To-do item — Every record must be given again word for word; no picture belongs in the copy.

** Opening Source records block **

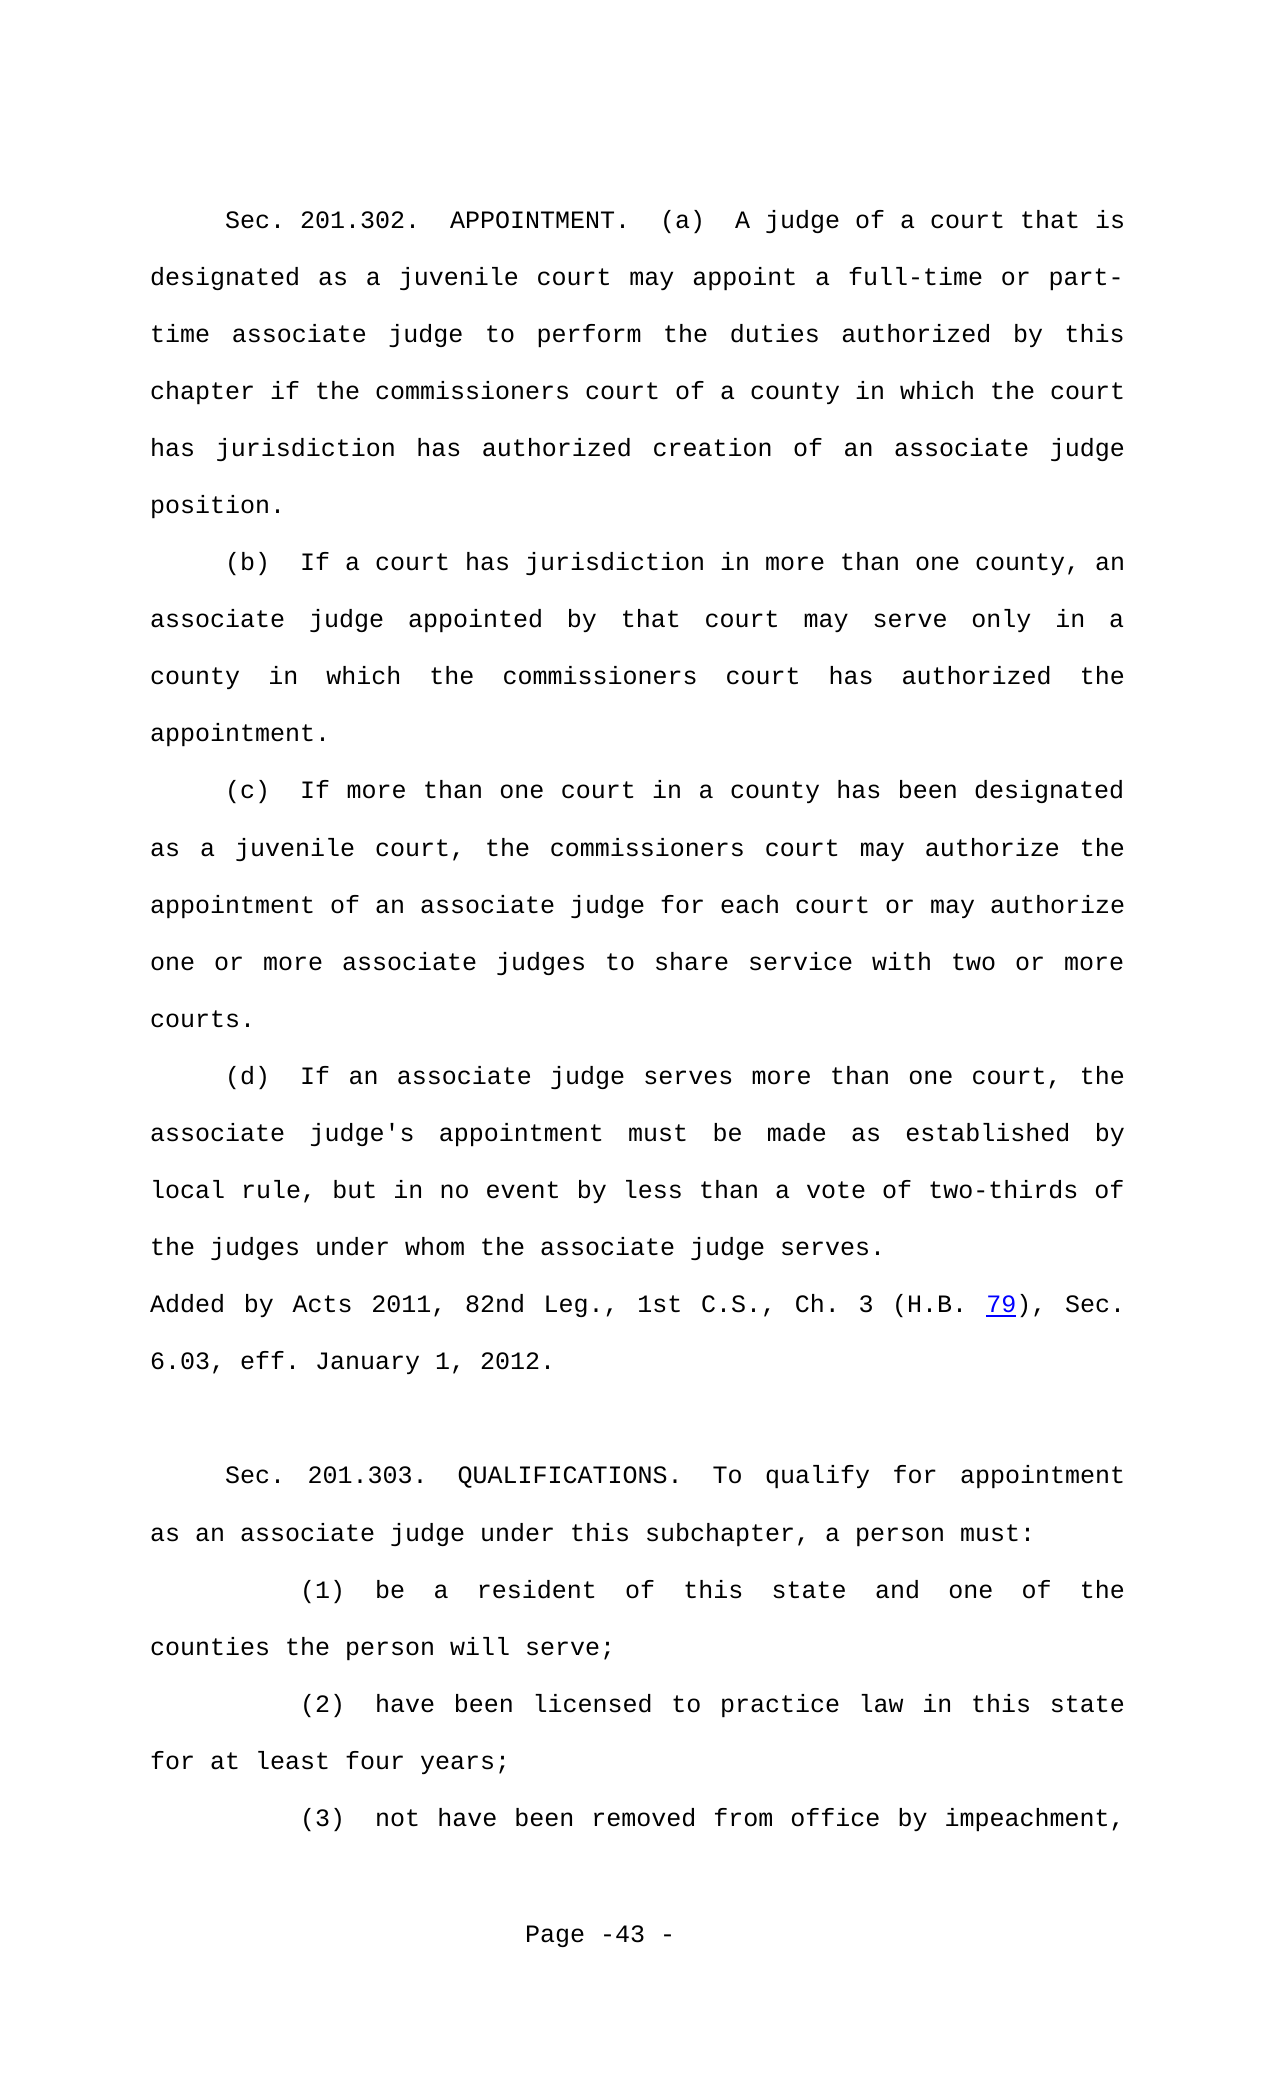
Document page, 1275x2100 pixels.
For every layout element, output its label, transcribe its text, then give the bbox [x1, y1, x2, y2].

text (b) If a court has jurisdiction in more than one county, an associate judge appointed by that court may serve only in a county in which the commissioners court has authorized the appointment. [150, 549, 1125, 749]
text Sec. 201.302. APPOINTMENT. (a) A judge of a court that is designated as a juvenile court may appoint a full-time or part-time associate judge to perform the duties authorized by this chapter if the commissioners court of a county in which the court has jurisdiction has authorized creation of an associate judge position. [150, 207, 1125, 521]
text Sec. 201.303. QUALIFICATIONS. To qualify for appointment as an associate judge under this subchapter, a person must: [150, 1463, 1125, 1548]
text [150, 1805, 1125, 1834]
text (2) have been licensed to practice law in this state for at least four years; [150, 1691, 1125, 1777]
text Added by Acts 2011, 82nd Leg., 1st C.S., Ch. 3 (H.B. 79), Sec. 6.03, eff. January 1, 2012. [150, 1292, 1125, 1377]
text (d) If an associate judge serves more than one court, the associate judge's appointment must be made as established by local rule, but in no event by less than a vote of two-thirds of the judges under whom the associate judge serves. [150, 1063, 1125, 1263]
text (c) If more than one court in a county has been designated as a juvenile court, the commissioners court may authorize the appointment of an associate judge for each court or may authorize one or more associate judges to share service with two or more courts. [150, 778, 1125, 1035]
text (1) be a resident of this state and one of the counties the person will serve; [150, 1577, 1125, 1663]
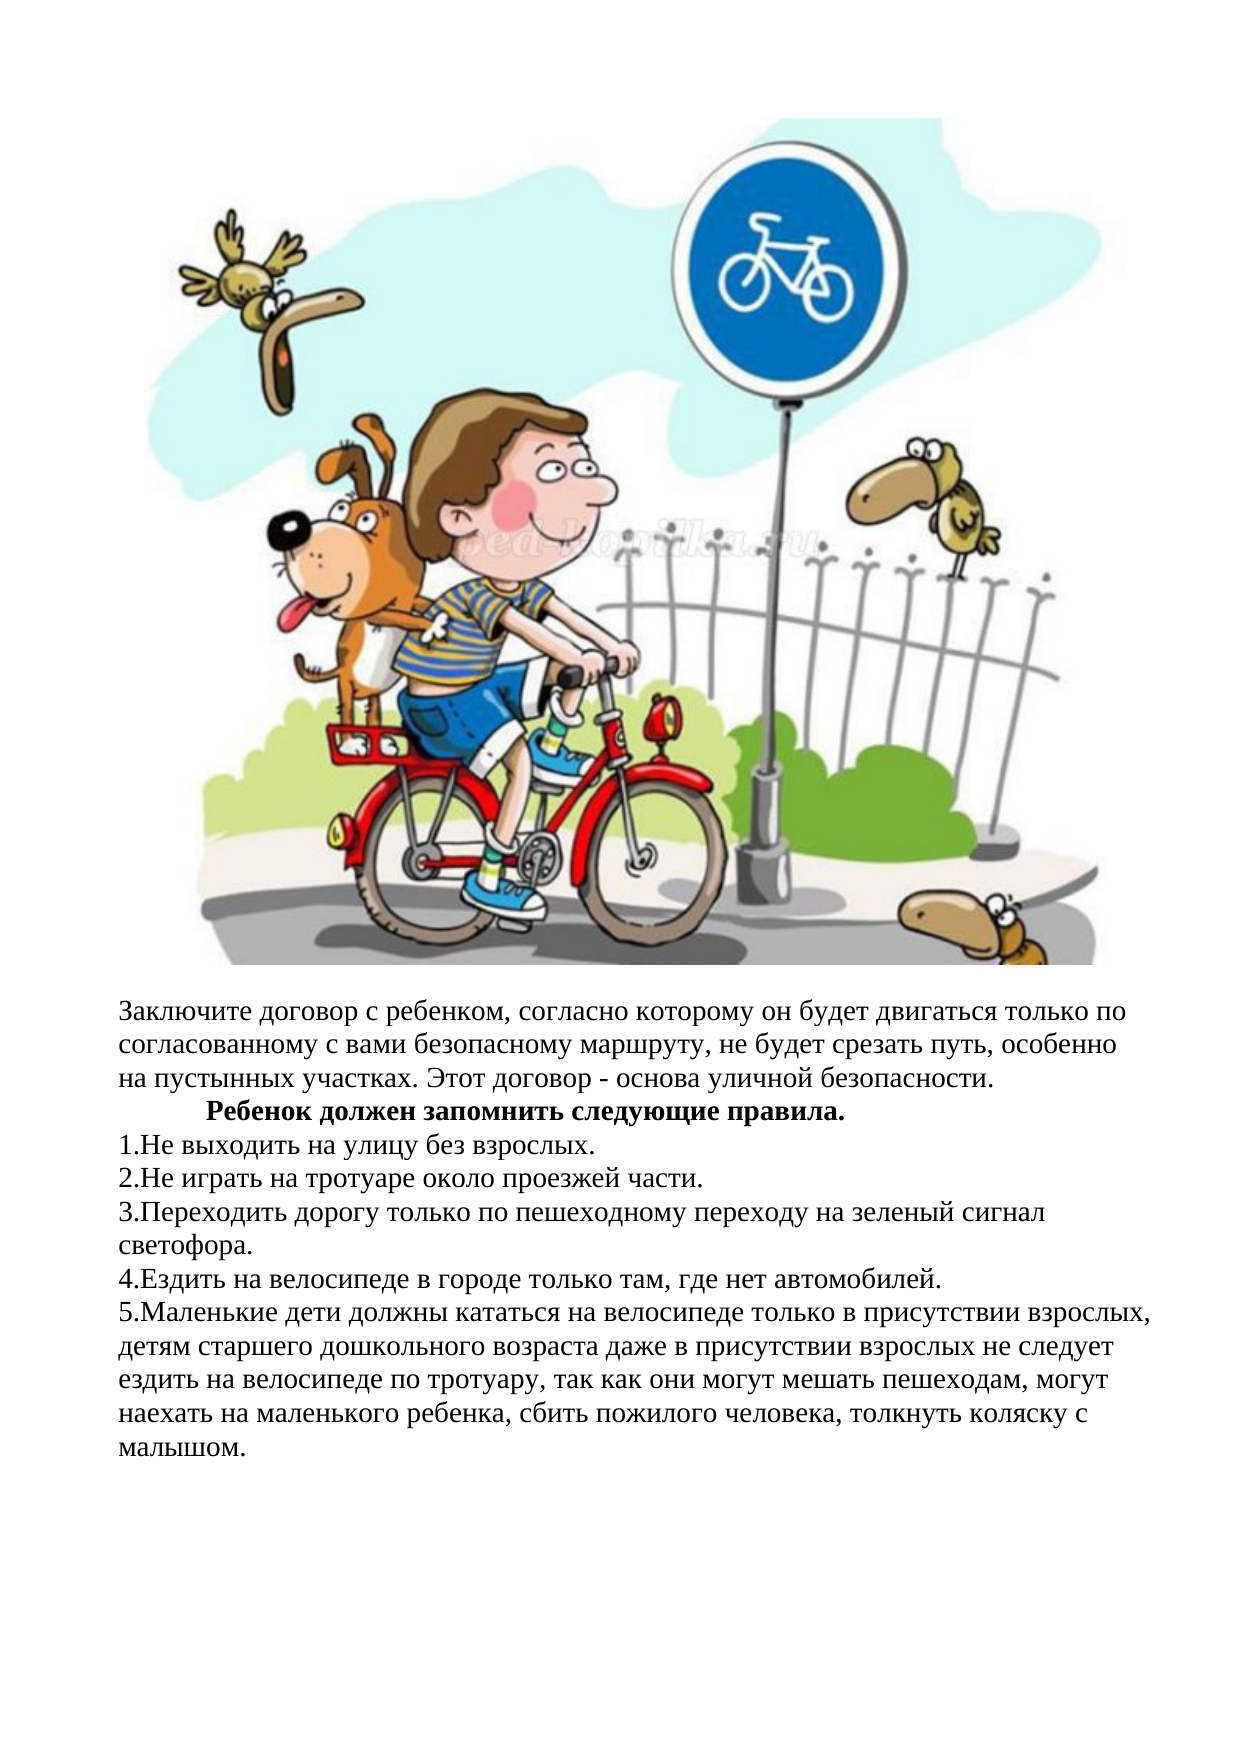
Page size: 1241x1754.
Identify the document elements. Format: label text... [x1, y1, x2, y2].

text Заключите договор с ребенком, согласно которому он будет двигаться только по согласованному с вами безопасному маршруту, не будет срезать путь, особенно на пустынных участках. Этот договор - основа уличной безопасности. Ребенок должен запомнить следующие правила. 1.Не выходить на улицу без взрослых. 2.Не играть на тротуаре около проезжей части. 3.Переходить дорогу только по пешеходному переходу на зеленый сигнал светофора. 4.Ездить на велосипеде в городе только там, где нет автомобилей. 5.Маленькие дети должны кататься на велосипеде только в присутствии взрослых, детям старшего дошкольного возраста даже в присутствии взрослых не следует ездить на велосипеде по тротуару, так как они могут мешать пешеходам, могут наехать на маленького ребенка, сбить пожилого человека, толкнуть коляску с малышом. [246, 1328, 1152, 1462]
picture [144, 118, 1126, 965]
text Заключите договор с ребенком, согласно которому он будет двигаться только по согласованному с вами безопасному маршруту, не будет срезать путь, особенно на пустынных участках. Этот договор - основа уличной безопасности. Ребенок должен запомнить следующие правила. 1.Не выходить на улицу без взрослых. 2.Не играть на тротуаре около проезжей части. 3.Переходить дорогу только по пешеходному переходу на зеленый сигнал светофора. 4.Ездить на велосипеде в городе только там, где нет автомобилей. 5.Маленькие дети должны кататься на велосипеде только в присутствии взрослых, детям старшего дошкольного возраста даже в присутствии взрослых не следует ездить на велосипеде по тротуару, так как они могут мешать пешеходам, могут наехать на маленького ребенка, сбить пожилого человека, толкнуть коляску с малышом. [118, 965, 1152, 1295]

** Closing Source records block **

Response box —
Document page, 1275x2100 pixels.
For every layout element, output its label, transcribe its text, then give the bbox [x1, y1, x2, y2].

text (b) If a court has jurisdiction in more than one county, an associate judge appointed by that court may serve only in a county in which the commissioners court has authorized the appointment. [150, 549, 1125, 749]
text Sec. 201.302. APPOINTMENT. (a) A judge of a court that is designated as a juvenile court may appoint a full-time or part-time associate judge to perform the duties authorized by this chapter if the commissioners court of a county in which the court has jurisdiction has authorized creation of an associate judge position. [150, 207, 1125, 521]
text Sec. 201.303. QUALIFICATIONS. To qualify for appointment as an associate judge under this subchapter, a person must: [150, 1463, 1125, 1548]
text [150, 1805, 1125, 1834]
text (2) have been licensed to practice law in this state for at least four years; [150, 1691, 1125, 1777]
text Added by Acts 2011, 82nd Leg., 1st C.S., Ch. 3 (H.B. 79), Sec. 6.03, eff. January 1, 2012. [150, 1292, 1125, 1377]
text (d) If an associate judge serves more than one court, the associate judge's appointment must be made as established by local rule, but in no event by less than a vote of two-thirds of the judges under whom the associate judge serves. [150, 1063, 1125, 1263]
text (c) If more than one court in a county has been designated as a juvenile court, the commissioners court may authorize the appointment of an associate judge for each court or may authorize one or more associate judges to share service with two or more courts. [150, 778, 1125, 1035]
text (1) be a resident of this state and one of the counties the person will serve; [150, 1577, 1125, 1663]
Page size: 1241x1754.
Identify the document elements. Format: label text... [x1, y1, x2, y2].

text Заключите договор с ребенком, согласно которому он будет двигаться только по согласованному с вами безопасному маршруту, не будет срезать путь, особенно на пустынных участках. Этот договор - основа уличной безопасности. Ребенок должен запомнить следующие правила. 1.Не выходить на улицу без взрослых. 2.Не играть на тротуаре около проезжей части. 3.Переходить дорогу только по пешеходному переходу на зеленый сигнал светофора. 4.Ездить на велосипеде в городе только там, где нет автомобилей. 5.Маленькие дети должны кататься на велосипеде только в присутствии взрослых, детям старшего дошкольного возраста даже в присутствии взрослых не следует ездить на велосипеде по тротуару, так как они могут мешать пешеходам, могут наехать на маленького ребенка, сбить пожилого человека, толкнуть коляску с малышом. [246, 1328, 1152, 1462]
picture [144, 118, 1126, 965]
text Заключите договор с ребенком, согласно которому он будет двигаться только по согласованному с вами безопасному маршруту, не будет срезать путь, особенно на пустынных участках. Этот договор - основа уличной безопасности. Ребенок должен запомнить следующие правила. 1.Не выходить на улицу без взрослых. 2.Не играть на тротуаре около проезжей части. 3.Переходить дорогу только по пешеходному переходу на зеленый сигнал светофора. 4.Ездить на велосипеде в городе только там, где нет автомобилей. 5.Маленькие дети должны кататься на велосипеде только в присутствии взрослых, детям старшего дошкольного возраста даже в присутствии взрослых не следует ездить на велосипеде по тротуару, так как они могут мешать пешеходам, могут наехать на маленького ребенка, сбить пожилого человека, толкнуть коляску с малышом. [118, 965, 1152, 1295]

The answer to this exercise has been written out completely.